De sorte, qu’un débiteur peut invoquer la nullité d’un acte de saisie à tout moment de la procédure, même s’il a déjà formulé des moyens de défense au fond.
Cette solution peut être qualifiée de souple. En effet, cela permet d’éviter une sanction au débiteur qui n’aurait pas soulever d’office l’irrégularité d’un acte de saisie.
B - Un rappel des exigences procédurales
La cour de cassation rappelle que toutes les nullités ne sont pas automatiquement des exceptions de procédure.
Seules celles qui visent à rendre irrégulière une procédure judiciaire doivent être soulevées en application de l’article 74 du code de procédure civile.

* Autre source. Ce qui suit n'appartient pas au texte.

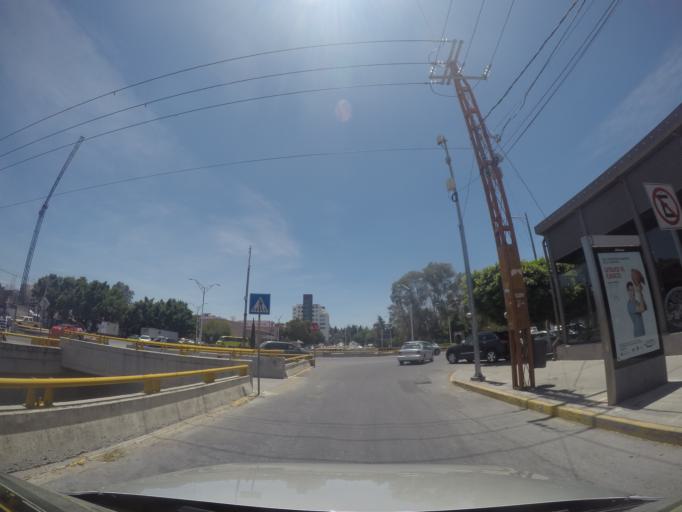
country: MX
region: San Luis Potosi
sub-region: San Luis Potosi
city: San Luis Potosi
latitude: 22.1486
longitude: -101.0143
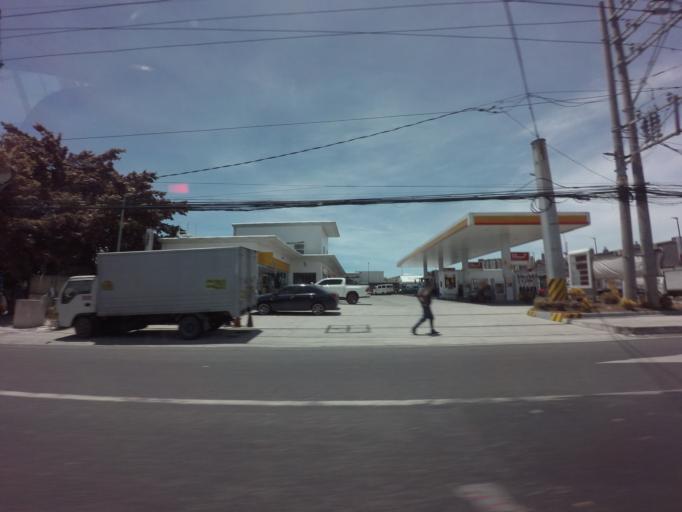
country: PH
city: Sambayanihan People's Village
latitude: 14.4880
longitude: 120.9914
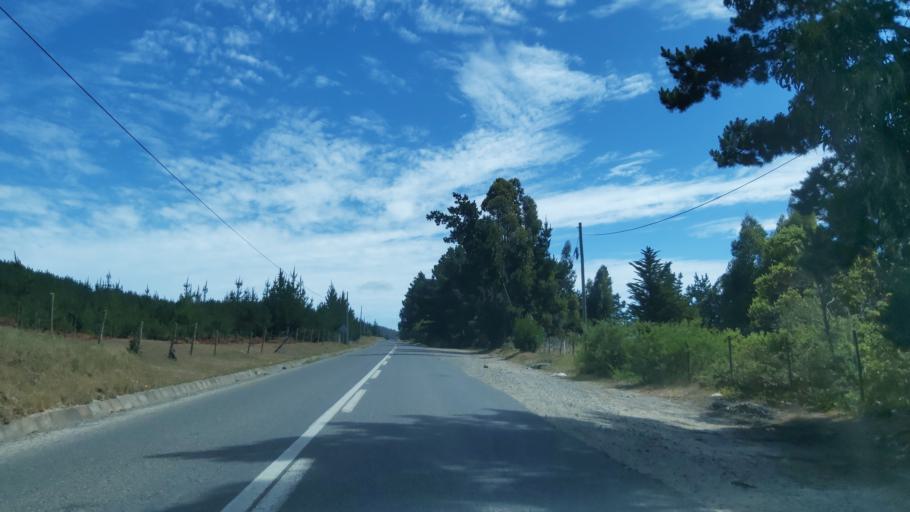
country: CL
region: Maule
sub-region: Provincia de Talca
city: Constitucion
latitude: -35.5542
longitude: -72.5815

Cet article définit le régime des exceptions de procédure.
Rappelons que ces exceptions doivent être soulevées in limine litis, à savoir “simultanément et avant toute défense au fond ou fin de non-recevoir”.
Or, cet article n’est pas applicable en l’espèce.
Soulignons, encore une fois, que la nullité saisie des droits incorporels n’a pas pour objectif d’éteindre ou de rendre irrégulière la procédure judiciaire.
C - Un renforcement du contrôle par le juge de l’exécution
La position de la Cour de cassation de l’arrêt commenté outre de permettre la protection des débiteurs, elle permet au JEX de contrôler tout au long de la procédure la mise en œuvre des actes de saisie pratiqués par les créanciers.
Cette solution favorise ainsi un équilibre entre les droits des créanciers et la protection des débiteurs, en évitant les saisies irrégulières tout en garantissant l’efficacité des procédures civiles d’exécution.
IV - CONCLUSION
L’arrêt du 6 février 2025 apporte une clarification nécessaire en droit des procédures civiles d’exécution.
Il confirme que la nullité d’un acte de saisie ne constitue pas une exception de procédure mais un moyen au fond, pouvant être invoqué à tout moment.
Cette décision renforce également la protection des débiteurs en leur permettant de soulever une nullité sans contrainte de temps applicable aux exceptions de procédure.
Cet arrêt s’inscrit dans la lignée jurisprudentielle de la Cour de cassation sur la question de la qualification juridique des moyens de défense en matière de voies d’exécution.
Cet arrêt permet de rappeler à tous les étudiants et professionnels du droit le régime juridique applicable aux contestations des saisies mobilières et permet d’éviter ainsi toute confusion entre moyens de fond et exception de procédure.